On Thu, Mar 5, 2026 at 5:47 AM Petr Mladek <pmladek@xxxxxxxx> wrote:
>
> > --- a/kernel/watchdog.c
> > +++ b/kernel/watchdog.c
> > @@ -163,8 +171,13 @@ static bool is_hardlockup(unsigned int cpu)
> > {
> > int hrint = atomic_read(&per_cpu(hrtimer_interrupts, cpu));
> >
> > - if (per_cpu(hrtimer_interrupts_saved, cpu) == hrint)
> > - return true;
> > + if (per_cpu(hrtimer_interrupts_saved, cpu) == hrint) {
> > + per_cpu(hrtimer_interrupts_missed, cpu)++;
> > + if (per_cpu(hrtimer_interrupts_missed, cpu) >= watchdog_hardlockup_miss_thresh)
>
> This would return true for every check when missed >= 3.
> As a result, the hardlockup would be reported every 4s.
>
> I would keep the 12s cadence and change this to:
>
> if (per_cpu(hrtimer_interrupts_missed, cpu) % watchdog_hardlockup_miss_thresh == 0)

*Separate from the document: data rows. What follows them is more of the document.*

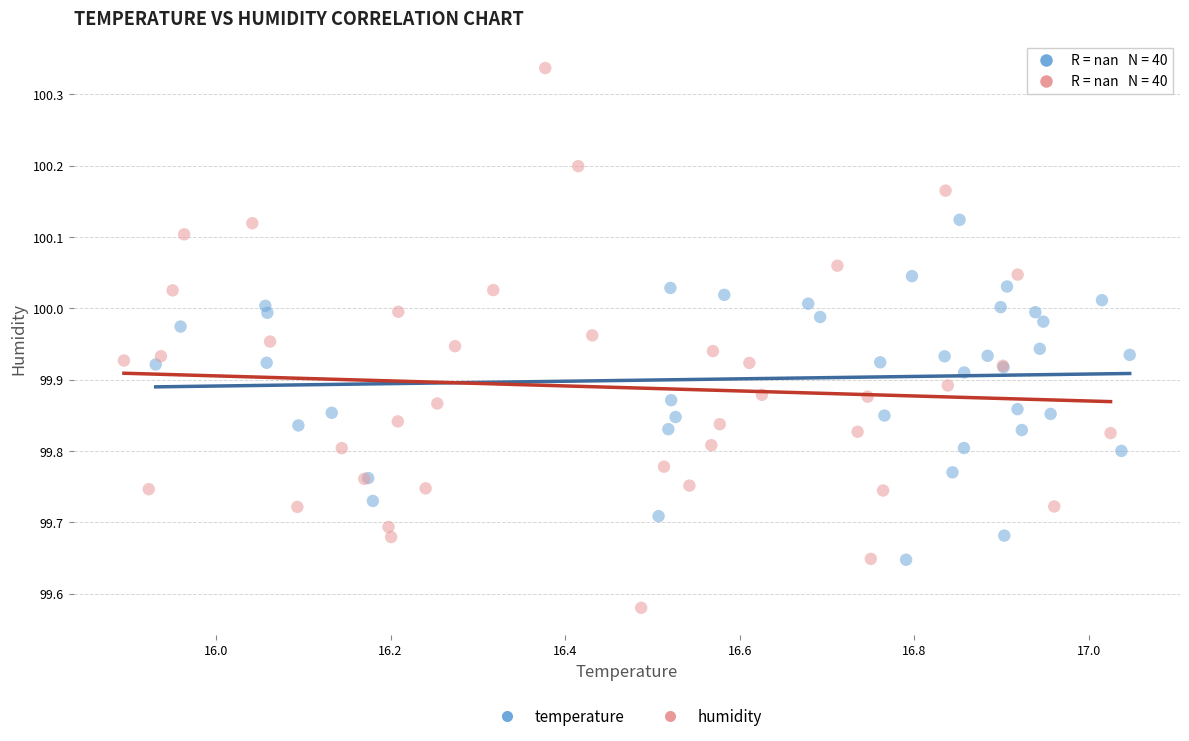

What are all the series names shown in the legend?

temperature, humidity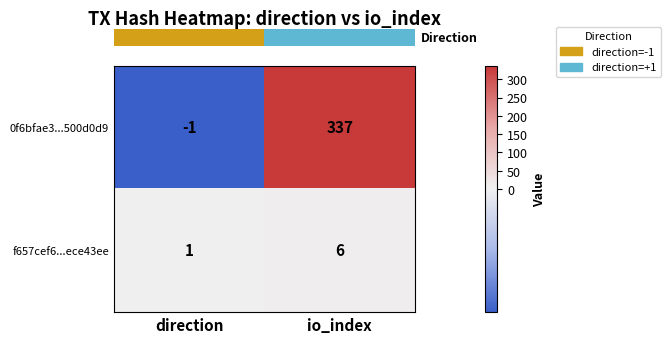

Reading right to left, what are all the values shown in this chart?

0f6bfae3...500d0d9: 337	-1
f657cef6...ece43ee: 6	1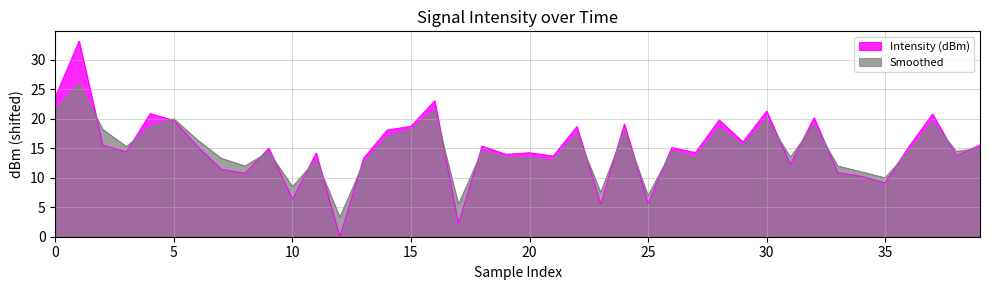

List the series in order of their peak value, highest first.

Intensity (dBm), Smoothed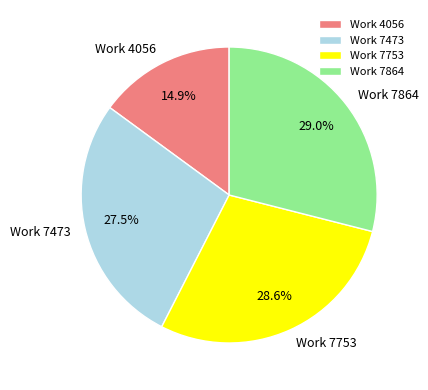

How many slices are in this pie chart?

4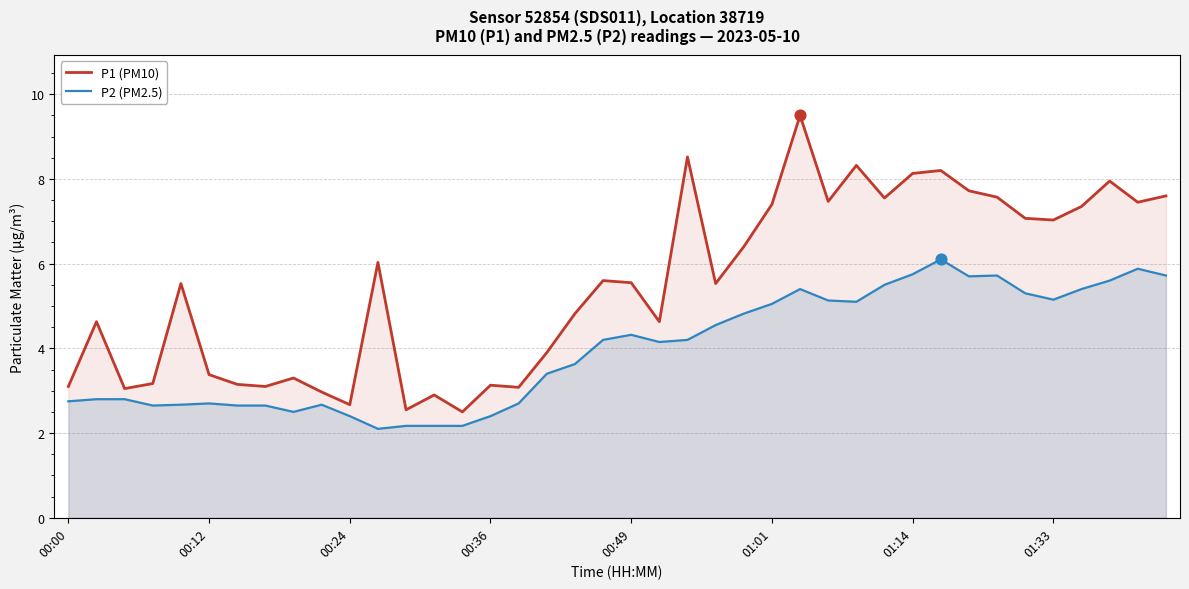

At which category is the sum across all series the highest?

26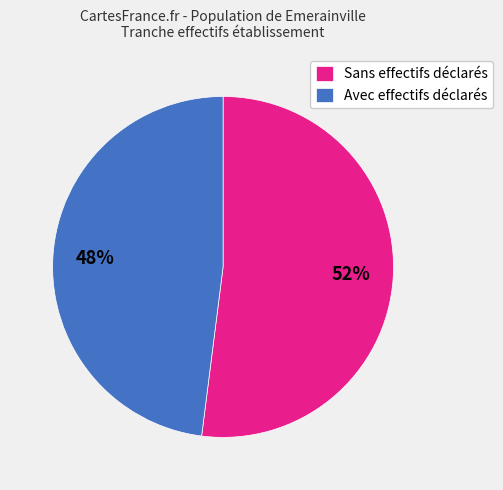

To the nearest percent, what is the difference between the largest and smallest slice percentages?

4%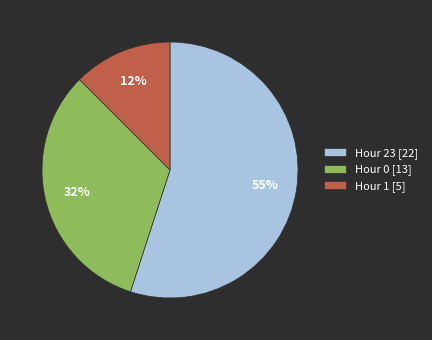

Does Hour 0 account for over 50% of the chart?

No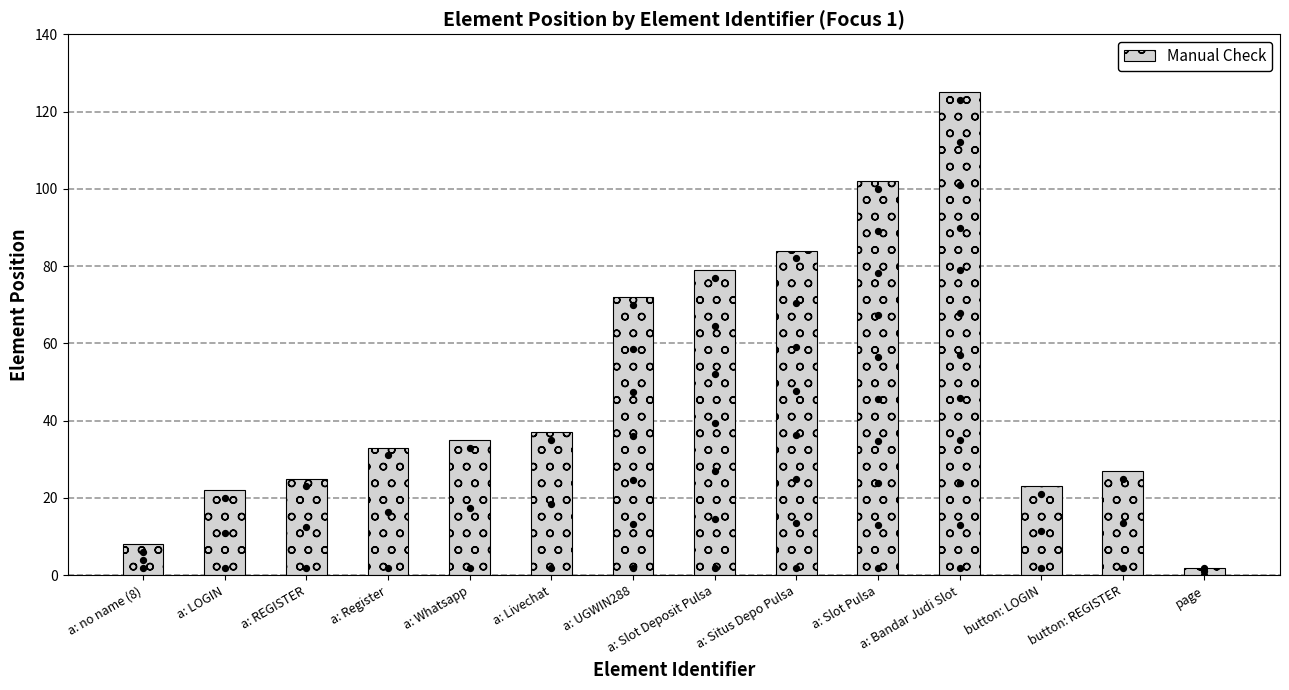

What is the change in value from a: Whatsapp to a: Bandar Judi Slot?

+90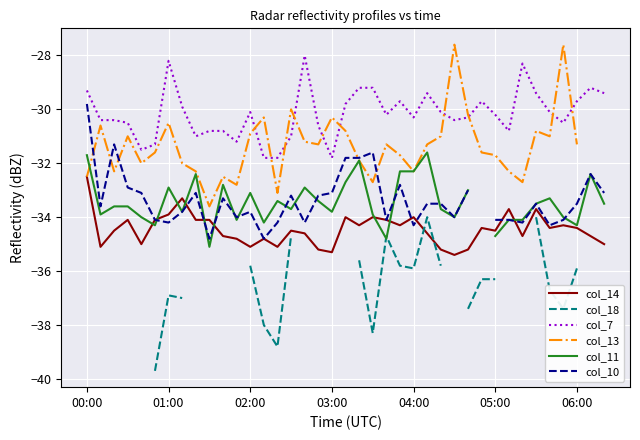

Which category has the highest value in the col_14 series?

00:00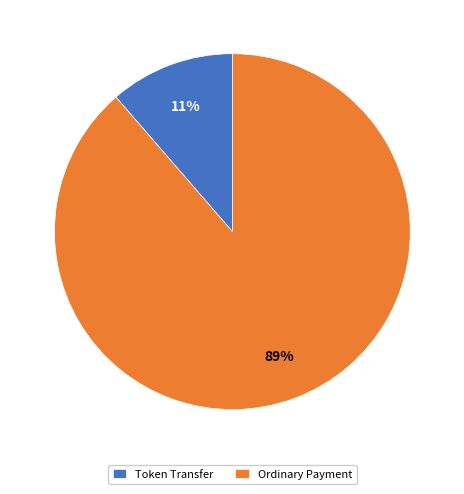

How many segments does this pie chart have?

2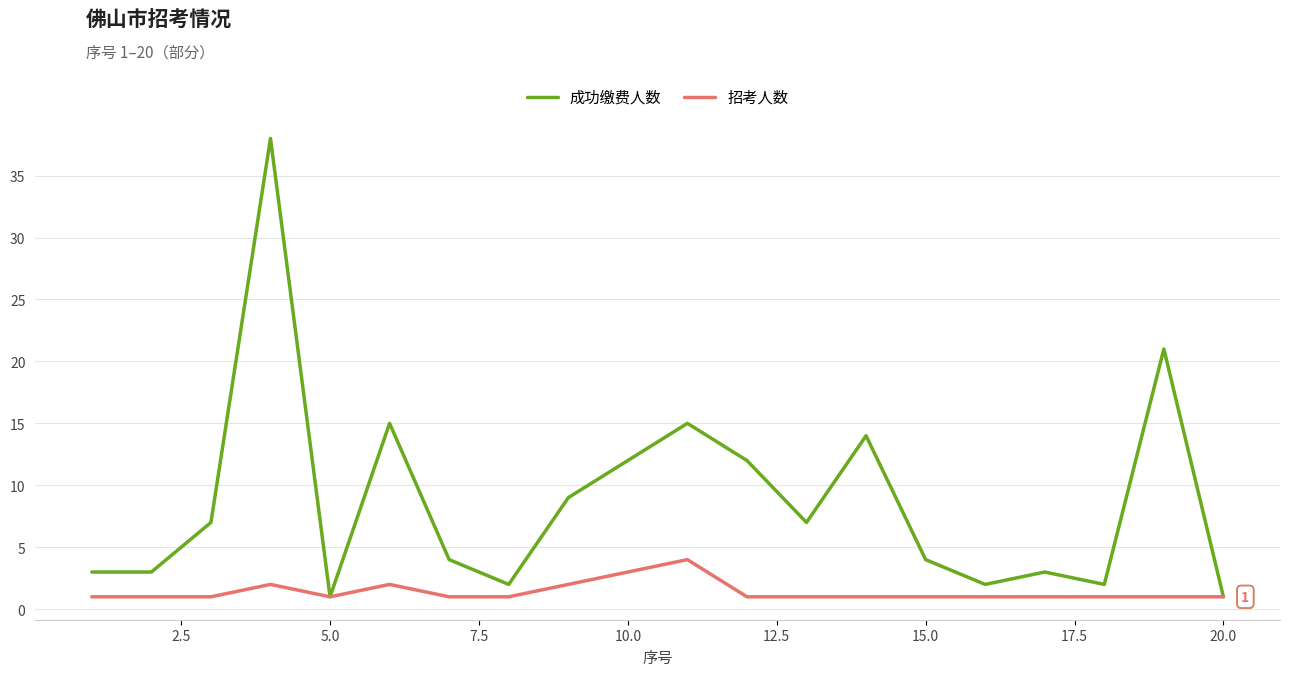

Which series has the largest range (max minus min)?

成功缴费人数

I could be confused, but I don't think this is needed because we clear
"hrtimer_interrupts_missed" to 0 any time we save the timer count.
While I believe the "%" will functionally work, it seems harder to
understand, at least to me.


> > + return true;
> > +
> > + return false;
> > + }
> >
> > /*
> > * NOTE: we don't need any fancy atomic_t or READ_ONCE/WRITE_ONCE
> > --- a/kernel/watchdog_buddy.c
> > +++ b/kernel/watchdog_buddy.c
> > @@ -86,14 +87,6 @@ void watchdog_buddy_check_hardlockup(int hrtimer_interrupts)
> > {
> > unsigned int next_cpu;
> >
> > - /*
> > - * Test for hardlockups every 3 samples. The sample period is
> > - * watchdog_thresh * 2 / 5, so 3 samples gets us back to slightly over
> > - * watchdog_thresh (over by 20%).
> > - */
> > - if (hrtimer_interrupts % 3 != 0)
> > - return;
>
> It would be symetric with the "% 3" above.

Here we weren't resetting the count, so the "%" _was_ important. In
the new code where we're resetting the count back to 0...

-Doug